(THE DATA begins)
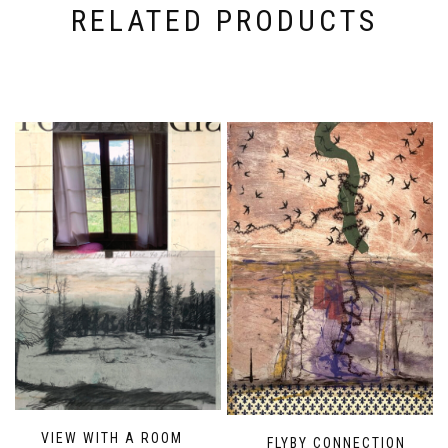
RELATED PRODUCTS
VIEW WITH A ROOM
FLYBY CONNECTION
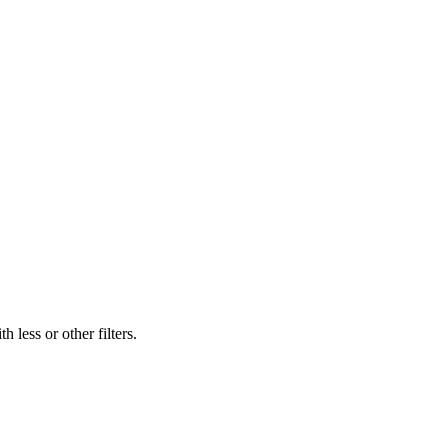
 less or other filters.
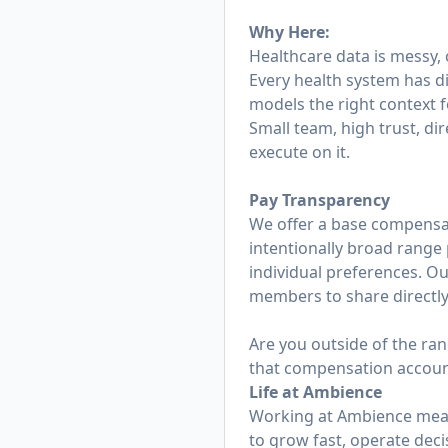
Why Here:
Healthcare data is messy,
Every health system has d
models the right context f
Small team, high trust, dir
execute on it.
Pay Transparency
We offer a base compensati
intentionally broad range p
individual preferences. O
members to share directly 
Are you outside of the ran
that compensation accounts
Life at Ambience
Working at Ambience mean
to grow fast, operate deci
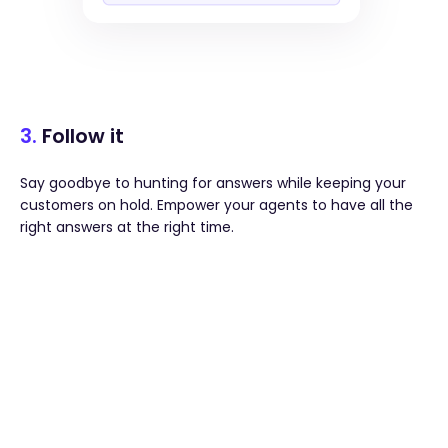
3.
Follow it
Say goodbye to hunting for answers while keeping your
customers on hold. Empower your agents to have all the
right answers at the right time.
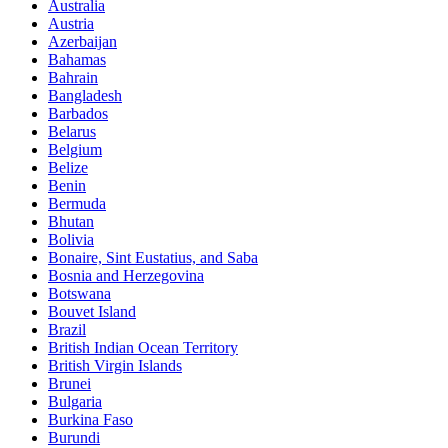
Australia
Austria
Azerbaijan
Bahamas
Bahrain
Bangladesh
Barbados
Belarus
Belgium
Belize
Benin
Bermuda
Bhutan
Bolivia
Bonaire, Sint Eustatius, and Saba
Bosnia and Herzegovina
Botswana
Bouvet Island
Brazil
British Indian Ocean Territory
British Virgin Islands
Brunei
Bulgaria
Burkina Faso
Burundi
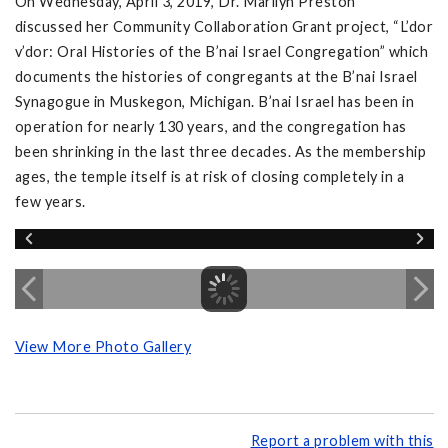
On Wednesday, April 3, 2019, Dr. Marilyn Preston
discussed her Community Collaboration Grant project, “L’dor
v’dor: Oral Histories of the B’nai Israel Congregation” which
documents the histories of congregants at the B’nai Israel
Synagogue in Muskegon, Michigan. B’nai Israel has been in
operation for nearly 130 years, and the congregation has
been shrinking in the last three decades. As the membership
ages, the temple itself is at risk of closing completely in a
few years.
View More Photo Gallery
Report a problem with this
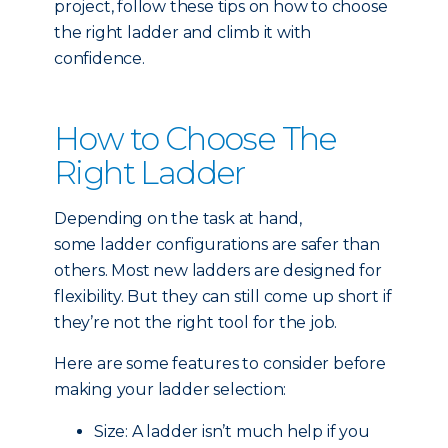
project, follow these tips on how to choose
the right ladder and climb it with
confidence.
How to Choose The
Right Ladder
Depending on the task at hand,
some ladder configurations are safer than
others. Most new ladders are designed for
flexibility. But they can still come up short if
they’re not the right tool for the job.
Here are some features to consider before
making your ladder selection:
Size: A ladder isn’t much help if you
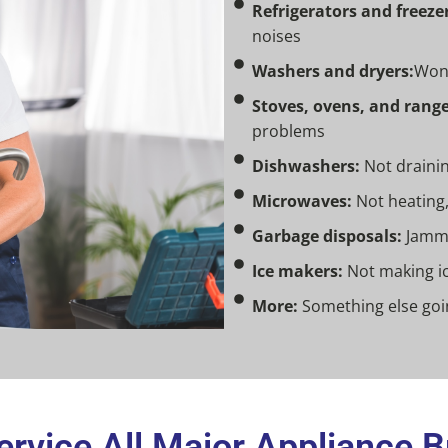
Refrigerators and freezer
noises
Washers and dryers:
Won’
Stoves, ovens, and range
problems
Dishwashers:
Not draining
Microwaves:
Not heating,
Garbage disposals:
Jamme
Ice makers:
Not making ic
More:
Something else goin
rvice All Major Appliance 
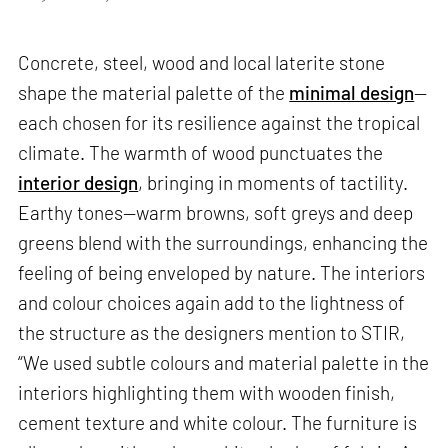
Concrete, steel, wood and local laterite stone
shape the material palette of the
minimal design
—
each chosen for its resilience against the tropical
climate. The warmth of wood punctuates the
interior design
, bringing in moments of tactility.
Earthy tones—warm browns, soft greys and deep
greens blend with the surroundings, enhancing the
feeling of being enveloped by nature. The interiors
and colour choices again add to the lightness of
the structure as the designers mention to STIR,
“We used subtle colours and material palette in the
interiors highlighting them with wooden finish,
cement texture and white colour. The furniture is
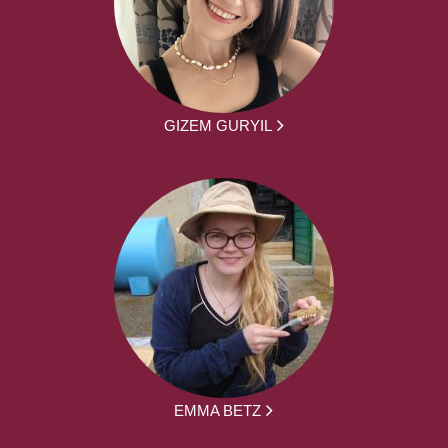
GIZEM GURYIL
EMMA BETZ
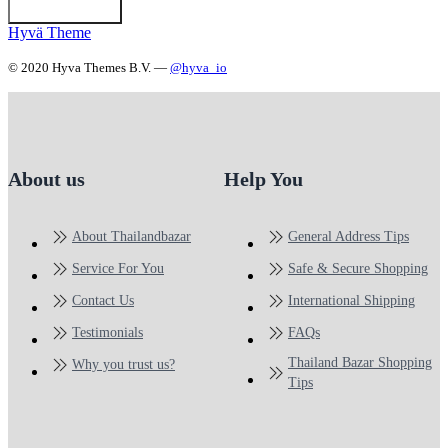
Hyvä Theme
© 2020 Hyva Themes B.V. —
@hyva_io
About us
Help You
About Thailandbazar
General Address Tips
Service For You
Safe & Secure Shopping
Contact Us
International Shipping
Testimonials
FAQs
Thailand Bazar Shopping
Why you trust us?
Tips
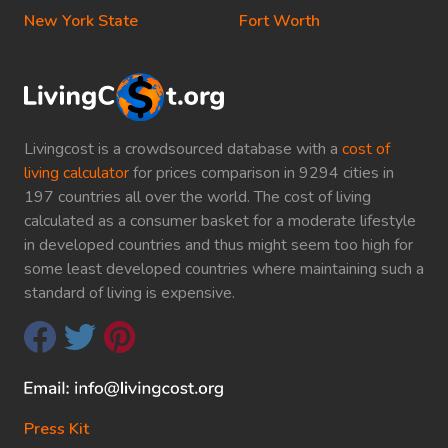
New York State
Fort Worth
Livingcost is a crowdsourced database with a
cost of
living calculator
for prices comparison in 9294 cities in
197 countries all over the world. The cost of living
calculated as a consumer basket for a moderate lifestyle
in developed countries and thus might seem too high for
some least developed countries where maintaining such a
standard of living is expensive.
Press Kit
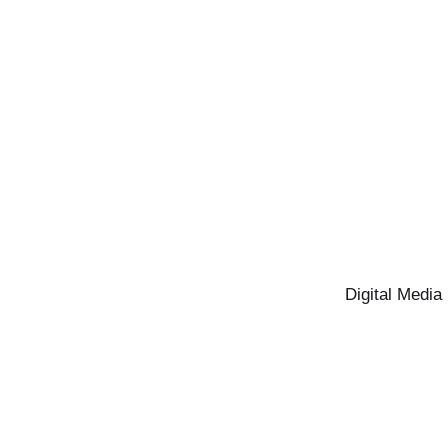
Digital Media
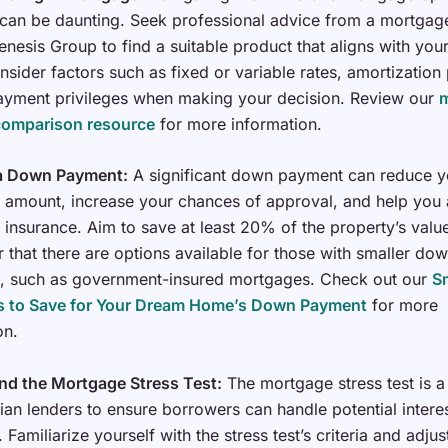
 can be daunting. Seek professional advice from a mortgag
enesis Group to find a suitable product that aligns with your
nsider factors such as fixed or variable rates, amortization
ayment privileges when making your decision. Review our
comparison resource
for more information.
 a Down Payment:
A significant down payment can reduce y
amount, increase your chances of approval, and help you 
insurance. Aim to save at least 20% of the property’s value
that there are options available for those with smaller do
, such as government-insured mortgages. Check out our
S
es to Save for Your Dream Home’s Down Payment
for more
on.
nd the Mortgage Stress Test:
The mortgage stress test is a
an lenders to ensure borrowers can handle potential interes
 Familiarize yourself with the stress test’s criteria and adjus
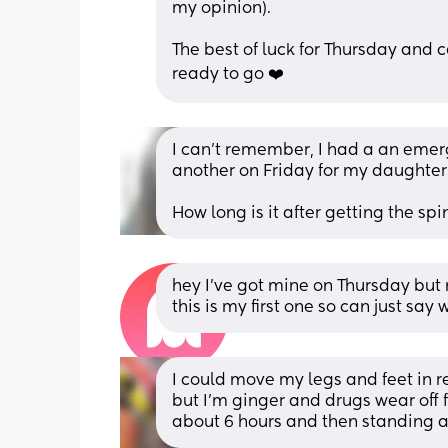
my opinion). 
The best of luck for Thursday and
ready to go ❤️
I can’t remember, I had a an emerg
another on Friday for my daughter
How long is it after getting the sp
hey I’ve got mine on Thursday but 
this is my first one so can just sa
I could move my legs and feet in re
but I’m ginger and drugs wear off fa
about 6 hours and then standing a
(THE DATA ends)
(THE DATA begins)
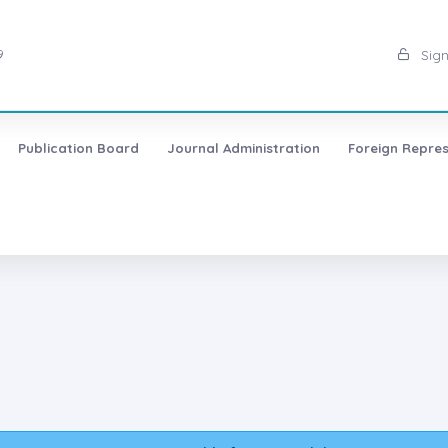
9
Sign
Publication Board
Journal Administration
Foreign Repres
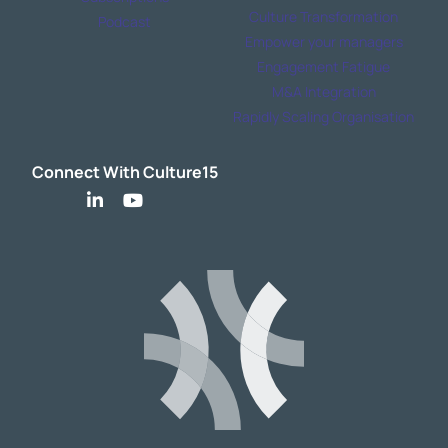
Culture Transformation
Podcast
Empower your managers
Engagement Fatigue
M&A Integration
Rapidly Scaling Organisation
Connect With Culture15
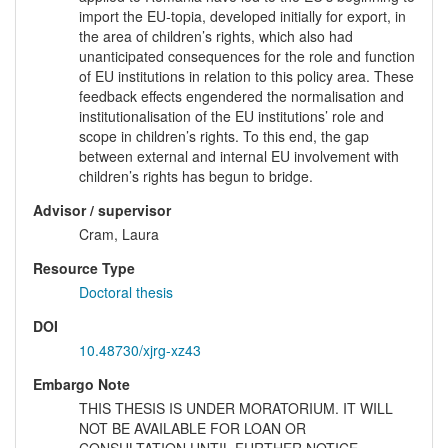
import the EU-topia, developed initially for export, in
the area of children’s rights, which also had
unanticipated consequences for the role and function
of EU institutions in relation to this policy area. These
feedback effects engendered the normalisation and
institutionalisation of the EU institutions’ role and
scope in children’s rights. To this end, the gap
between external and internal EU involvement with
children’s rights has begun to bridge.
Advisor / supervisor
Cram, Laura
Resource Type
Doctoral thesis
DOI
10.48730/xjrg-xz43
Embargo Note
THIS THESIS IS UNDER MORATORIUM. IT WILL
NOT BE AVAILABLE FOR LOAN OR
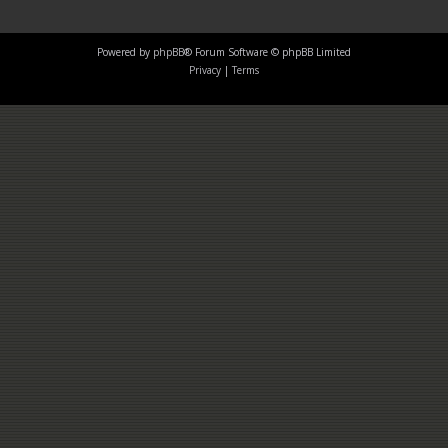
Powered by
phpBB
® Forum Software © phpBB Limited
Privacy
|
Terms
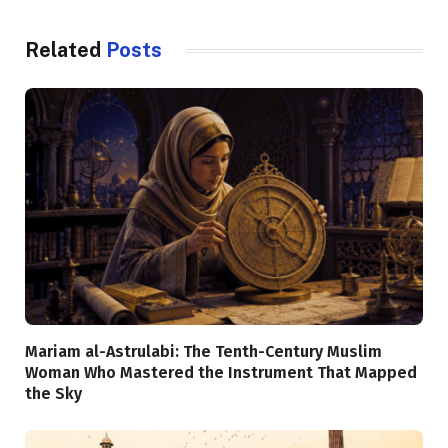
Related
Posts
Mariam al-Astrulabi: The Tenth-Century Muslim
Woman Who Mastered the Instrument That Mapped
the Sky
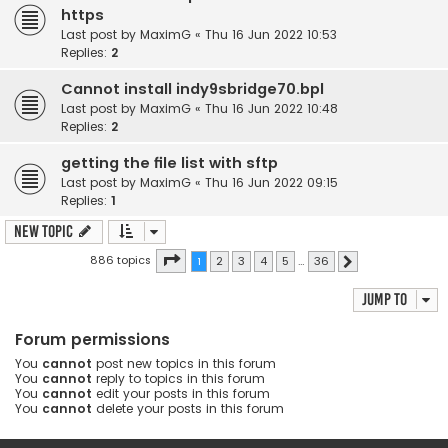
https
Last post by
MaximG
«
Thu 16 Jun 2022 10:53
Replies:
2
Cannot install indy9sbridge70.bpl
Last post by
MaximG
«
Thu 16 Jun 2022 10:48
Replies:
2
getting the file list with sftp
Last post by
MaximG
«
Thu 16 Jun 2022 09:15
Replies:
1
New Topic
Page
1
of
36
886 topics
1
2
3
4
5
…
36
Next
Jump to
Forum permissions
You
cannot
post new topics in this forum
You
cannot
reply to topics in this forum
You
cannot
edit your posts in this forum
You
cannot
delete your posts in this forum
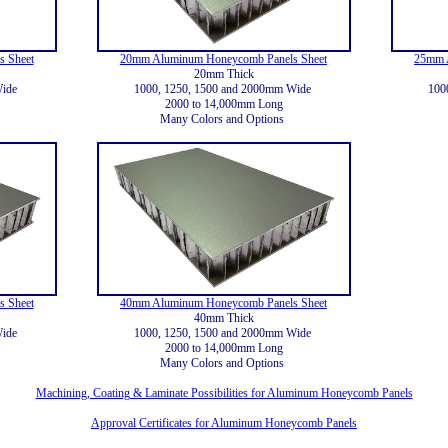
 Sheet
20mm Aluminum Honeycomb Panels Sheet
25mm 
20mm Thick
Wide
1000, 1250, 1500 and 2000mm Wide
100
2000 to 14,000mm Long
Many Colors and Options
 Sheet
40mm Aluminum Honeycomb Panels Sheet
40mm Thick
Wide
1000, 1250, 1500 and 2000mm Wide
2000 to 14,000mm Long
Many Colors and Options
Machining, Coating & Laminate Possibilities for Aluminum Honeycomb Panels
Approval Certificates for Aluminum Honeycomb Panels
(THE DATA ends)
TASK ITEM: Give only the lines from the one holding "I can’t remember, I had a an emerg" through the one holding "about 6 hours and then standing a", each restated exactly as it appears above.

WRITTEN SOLUTION:
I can’t remember, I had a an emerg
another on Friday for my daughter
How long is it after getting the sp
hey I’ve got mine on Thursday but 
this is my first one so can just sa
I could move my legs and feet in re
but I’m ginger and drugs wear off fa
about 6 hours and then standing a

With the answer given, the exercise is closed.